- **Given data**:
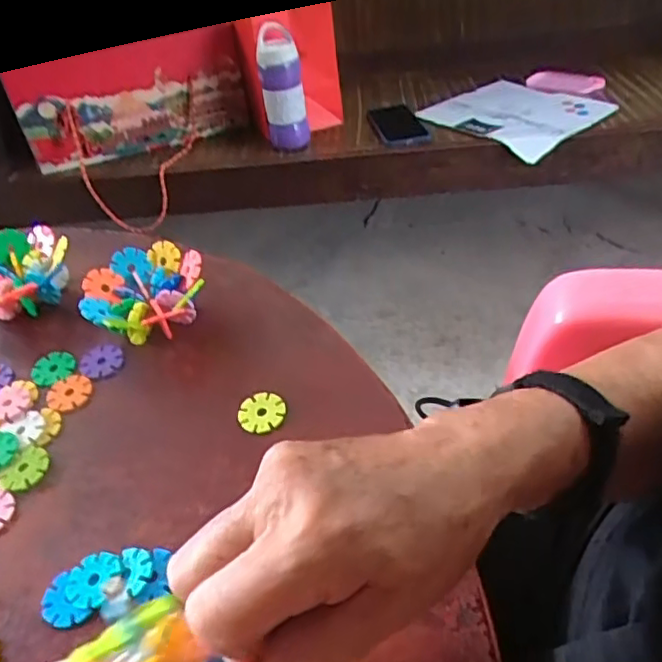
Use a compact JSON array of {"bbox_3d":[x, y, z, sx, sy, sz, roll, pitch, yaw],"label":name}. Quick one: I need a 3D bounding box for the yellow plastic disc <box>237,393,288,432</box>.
[{"bbox_3d":[-0.047,0.055,0.424,0.032,0.006,0.029,2,47,9],"label":"yellow plastic disc"}]

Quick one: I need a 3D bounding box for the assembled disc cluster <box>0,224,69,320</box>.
[{"bbox_3d":[-0.263,-0.046,0.527,0.081,0.042,0.084,28,56,29],"label":"assembled disc cluster"}]

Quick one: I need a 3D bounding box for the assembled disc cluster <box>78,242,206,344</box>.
[{"bbox_3d":[-0.142,-0.026,0.490,0.089,0.045,0.082,-4,47,4],"label":"assembled disc cluster"}]

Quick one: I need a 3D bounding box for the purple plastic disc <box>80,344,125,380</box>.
[{"bbox_3d":[-0.172,0.023,0.473,0.030,0.006,0.029,-4,47,4],"label":"purple plastic disc"}]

- **Task item**: Copy the data word for word, no pictures.

- **Output of the task**:
Use a compact JSON array of {"bbox_3d":[x, y, z, sx, sy, sz, roll, pitch, yaw],"label":name}. Quick one: I need a 3D bounding box for the yellow plastic disc <box>237,393,288,432</box>.
[{"bbox_3d":[-0.047,0.055,0.424,0.032,0.006,0.029,2,47,9],"label":"yellow plastic disc"}]

Quick one: I need a 3D bounding box for the assembled disc cluster <box>0,224,69,320</box>.
[{"bbox_3d":[-0.263,-0.046,0.527,0.081,0.042,0.084,28,56,29],"label":"assembled disc cluster"}]

Quick one: I need a 3D bounding box for the assembled disc cluster <box>78,242,206,344</box>.
[{"bbox_3d":[-0.142,-0.026,0.490,0.089,0.045,0.082,-4,47,4],"label":"assembled disc cluster"}]

Quick one: I need a 3D bounding box for the purple plastic disc <box>80,344,125,380</box>.
[{"bbox_3d":[-0.172,0.023,0.473,0.030,0.006,0.029,-4,47,4],"label":"purple plastic disc"}]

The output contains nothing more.